Jeff picked up an instrument and played Rock Band last night.  Now I will relate to you a story of such …. well, I’ll just tell the story.

The boys (Jeff, Keith and Mike) were crashing through the final chords of Creep by Radiohead and….phhht.  The power went off.

There was no reason for the power to go off.  The inevitable – the inescapable – conclusion was that their playing was of such total awesomeness,  they rent the space time continuum enough to make the fuse go. Is that not amazing?

Apart from my home made cole slaw I didn’t actually do any cooking, Mike did it all.  But steak and chicken and home made french fries?  And cole slaw? That’s a meal.
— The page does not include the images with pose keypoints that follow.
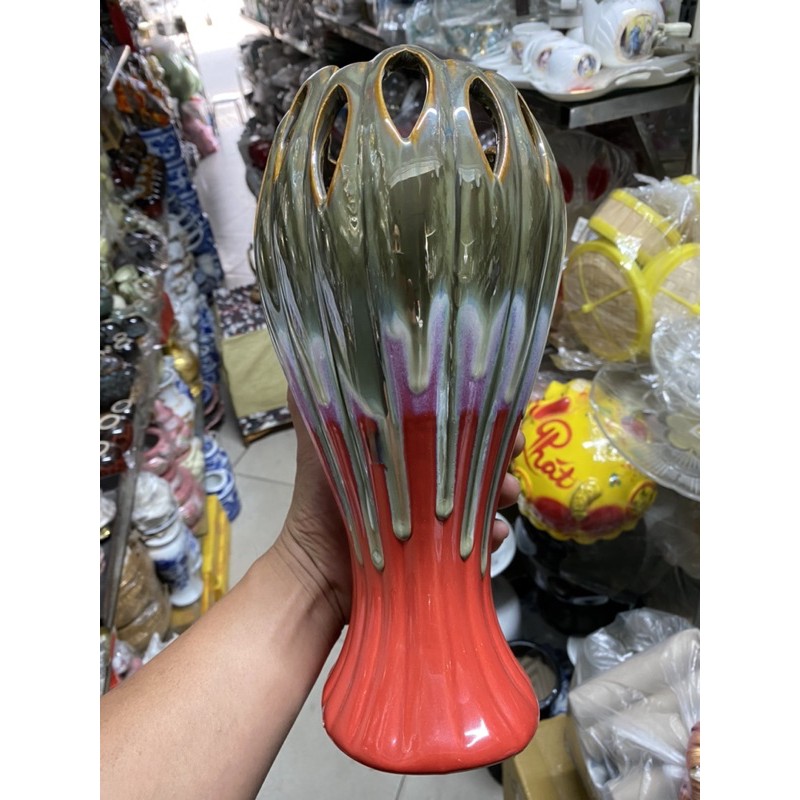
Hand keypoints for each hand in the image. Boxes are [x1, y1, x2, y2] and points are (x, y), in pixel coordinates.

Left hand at [277, 392, 523, 629]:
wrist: (318, 570)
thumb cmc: (320, 501)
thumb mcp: (318, 443)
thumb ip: (314, 404)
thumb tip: (311, 358)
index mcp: (400, 447)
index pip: (446, 420)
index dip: (474, 411)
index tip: (498, 405)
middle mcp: (421, 477)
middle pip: (472, 454)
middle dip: (497, 448)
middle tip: (513, 449)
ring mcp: (434, 515)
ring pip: (482, 494)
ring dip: (501, 490)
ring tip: (506, 493)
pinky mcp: (442, 549)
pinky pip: (477, 539)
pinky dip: (491, 535)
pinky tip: (494, 534)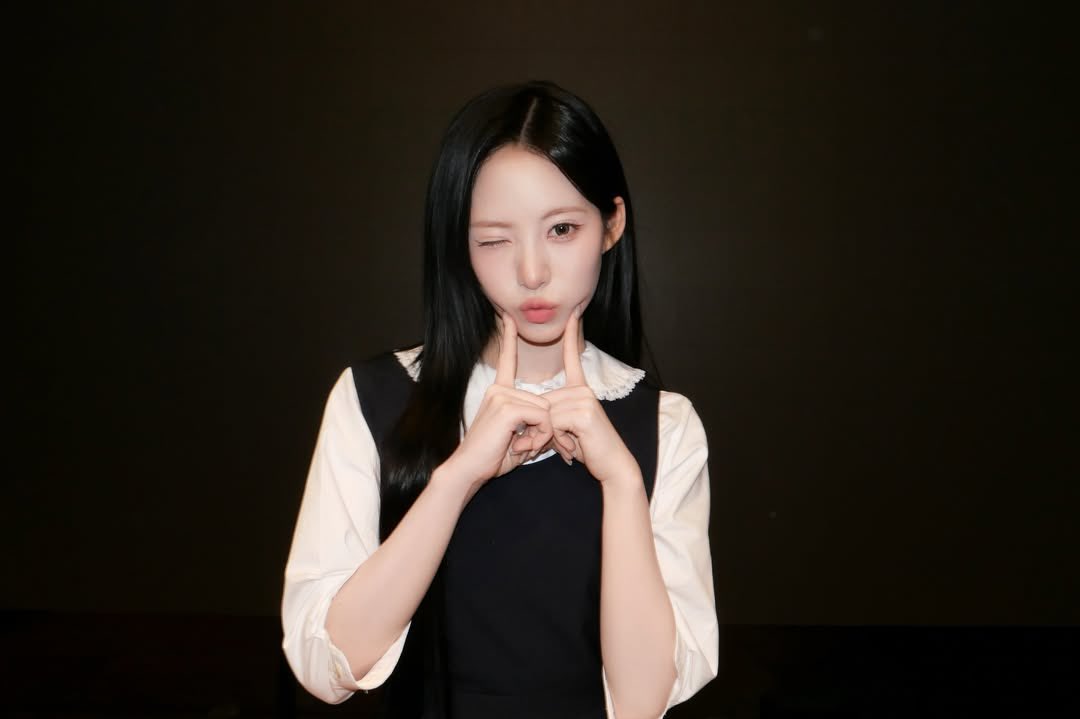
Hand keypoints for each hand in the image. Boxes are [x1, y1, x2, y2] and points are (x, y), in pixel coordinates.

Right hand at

I attended the baptism of Darwin this morning.  He was angelic.  That’s always nice. I briefly spoke with Unca Barry and Ontie Jackie, as well as the happy parents, but alas my excesses of the night before caught up with me and after I woke myself up snoring during the service I realized I should go home.  Fortunately, an IGA was on the way to the Skytrain, so I could buy yummy snacks, and the Granville cold beer and wine store was awful handy, so I’m now stocked up again for the rest of the day.  This is a good thing, because I’m going to be watching Army of Darkness.

I am thinking that I’d like a steam or soak though.  I don’t know whether I’ll go all the way up to Hastings Steam and Sauna – I’ve never been there stag, which is funny when you think about it – or just to nearest rec center, which would definitely be cheaper and closer.  Hell, I may even walk.